Having ended his sparkling riding career on a high with his third World Superbike Championship crown in eight years, Troy Bayliss is adamant that he is not missing the adrenaline rush of competition - but that does not necessarily mean he will not be back one day.

Bayliss clinched the laurels with a rostrum finish in the penultimate meeting of the campaign at Magny-Cours in early October - one of 19 podiums from 28 outings in 2008 - and he went on to win the last three races of his long and hugely successful WSBK career, one that has yielded no fewer than 52 victories from 152 starts, or more than one in three.

"It was a great year and a great way to finish my career off," the Ducati star acknowledged, speaking exclusively to Crash.net Radio. "To finish on top like this is very special and I'm satisfied.

"With three world championships, the sport has been kind to me, and I've managed to like I say finish on top and also come out in one piece. It's quite a nice way to go out - not a lot of people get to do it like this."

That much is true, and as he admits that 'in the middle of packing up there's a lot of organising to do after being away from Australia for ten years', Bayliss can look forward to Christmas in the Maldives before 'starting life afresh in early January'.

There has been talk, of late, of a match-up with the record-breaking Valentino Rossi at Losail in Qatar in April [see separate story - click here], after the Aussie surprisingly beat the six-time MotoGP Champion to the prestigious Casca d'Oro Moto Sprint Rider of the Year award, an accolade normally reserved for Italians. Whilst admitting that a return is unlikely, at just 39 Bayliss is clearly adhering to a never-say-never approach for the time being.

"Who knows?" he mused. "We'll see how this year goes. After a lot of years of racing we'll move back to Oz, and I'm sure I'm going to settle in okay. The team have already had their first test in Kyalami in South Africa and I didn't seem to miss that so much, so I think I'm going to be okay with it, and I'd like to finish like this."

Should he not come back, Bayliss agreed that there is nonetheless plenty of talent on the 2009 WSBK starting grid to compensate for his absence, from his replacement Noriyuki Haga to exciting young guns such as Tom Sykes, Jonny Rea and Ben Spies and, of course, the return of Aprilia and arrival of BMW in the series.

"Nori has been a big rival over the years and he's very strong," the New South Wales native mused, "so I can see him doing very well.
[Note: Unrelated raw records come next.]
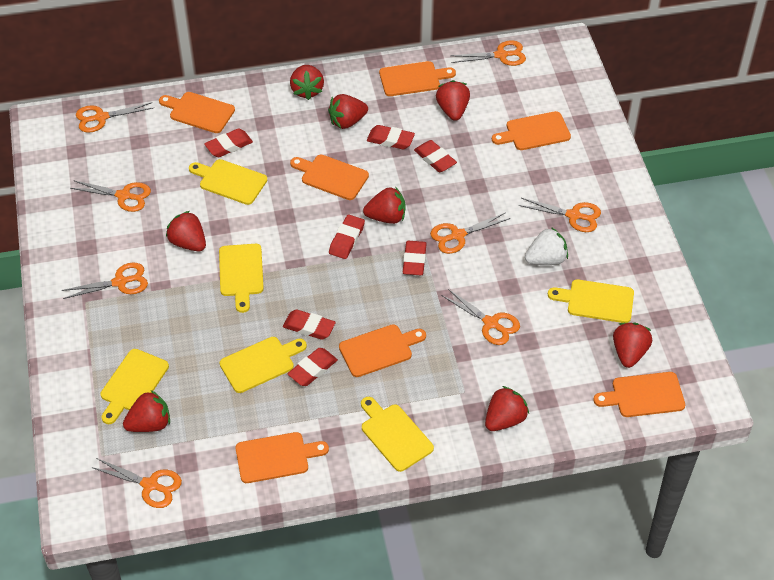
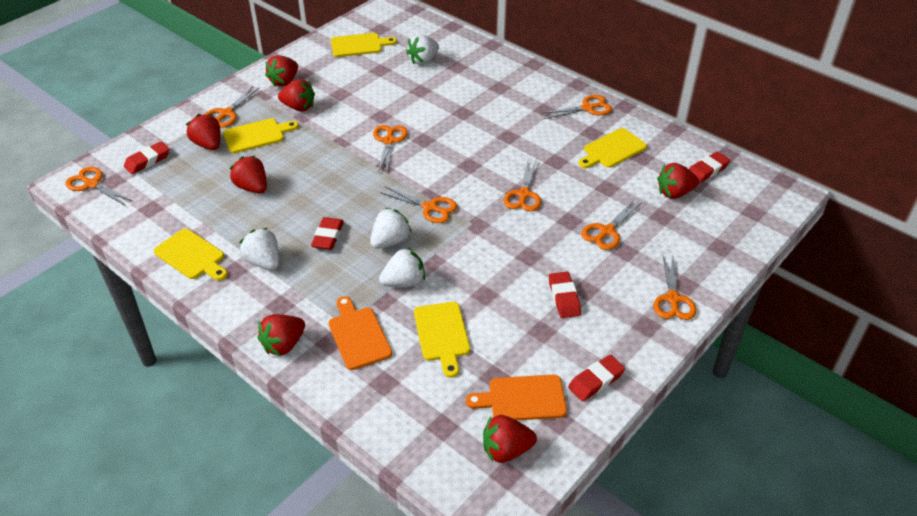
orange cutting board: [159,92,235,133] [236,432,329,483] [290,155,369,200] [339,324,426,377] [379,61,456,96] [492,111,571,150] [593,372,685,417] = 7 -> [328,296,392,370] [466,375,567,420] = 2
red eraser: [204,128,253,157] [283,309,336,340] [287,348,338,386] [329,215,365,259] [367,125,415,149] [403,241,427,275] [414,140,457,172] = 7 -> [124,141,170,174] [311,217,344,250] [549,272,581,318] [568,355,625,401] [689,152,730,183] = 5
red strawberry: [123,390,170,432] [166,211,206,251] [290,65,324,100] [328,94,368,129] [363,187,406,224] [436,80,470,121] [485,386,529,431] [613,323,652,368] = 8 -> [186,114,220,150] [230,156,267,194] [258,314,305,356] [265,55,298,87] [278,79,315,112] [483,415,537,463] [657,163,699,199] = 7
white strawberry: [525,227,568,265] = 1 -> [239,228,279,270] [370,208,412,249] [379,247,425,287] [406,34,439,65] = 4
yellow cutting board: [101,349,169,424] [189,159,267,205] [219,244,264,313] [220,337,307,393] [361,397,434,472] [548,279,634,323] = 6 -> [154,229,228,281] [223,118,299,153] [331,33,397,57] [414,302,470,378] [579,128,647,168] = 5

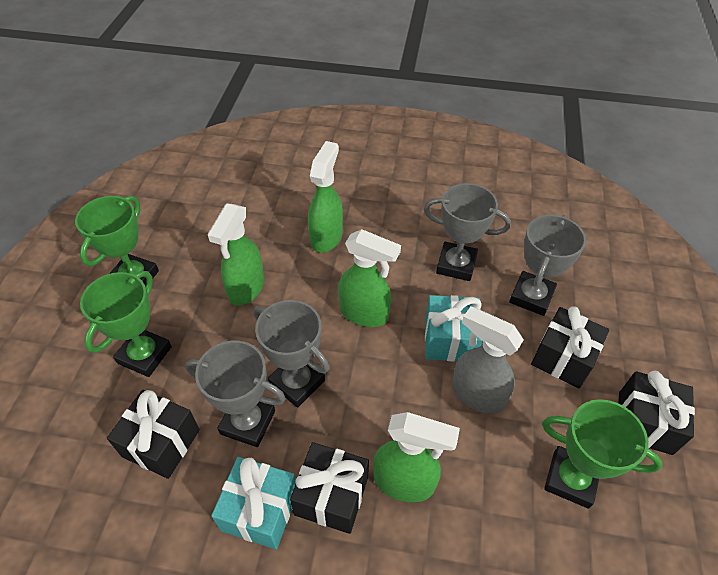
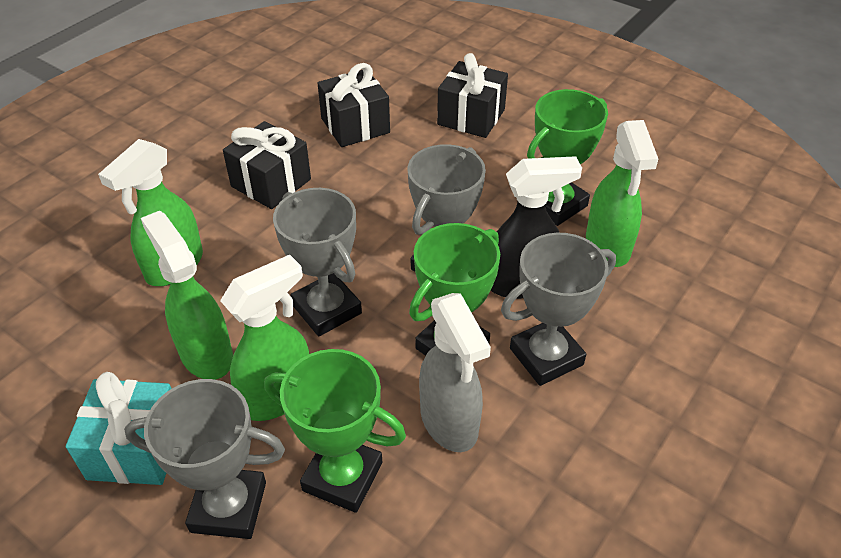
black gift: [107,390,200,479] [290,442,369,534] [531,306,609,388] [618,370,695,455] = 4 -> [223,121,311,209] [317,63,390,147] [437,53,508,138] = 3
black spray bottle: none = 0 -> [491,156,582,299] = 1
turquoise gift: [211,457,296,549] [425,295,482,362] = 2 -> [66,372,172,485] = 1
Even now though, with Aprilia coming back and BMW coming in, the championship is getting stronger and stronger, so I'm really looking forward to watching it next year and seeing lots of good racing.

"It's difficult to say, but I think out of the two of them Aprilia are the ones who are maybe going to surprise a few people. They've got two really strong riders with [Max] Biaggi and [Shinya] Nakano on-board, who are both of a similar stature and very good at setting up the bike, so it'll be interesting.

"On the other side, BMW have the money, they've got the technology and they've got the resources, so whilst it might take a little bit longer, I'm sure they're going to get there too.

"I also think Ben Spies is going to do really good. He's a big talent, as is Syksie. I did my apprenticeship in the UK as well, so I know that coming through that background always makes for a good rider. I think he's going to come on very well."

Bayliss was speaking during the annual Race of Champions end-of-season extravaganza held at London's Wembley Stadium, and though he was forced to concede defeat in his opening round tie against new Formula 1 superstar and youngest-ever winner Sebastian Vettel, as the only rider in a fiercely competitive field, he knows he didn't do too badly overall.

"I loved it!" he enthused. "It's a great event and I felt privileged and honoured to be there, as the only bike rider amongst a lot of great names in car racing.

"Up against a name like Vettel it wasn't an easy task, but I got around okay and wasn't too far off the pace, so I was pretty happy and I could leave with my head held half-high. It's a great event, and it's all about having a good time. It's really good for the fans too - they can get close and come and see all the drivers and, well, one rider!

"I really enjoyed it. I came back in 2001 and now this year too, and events like this and Goodwood I'm really keen for."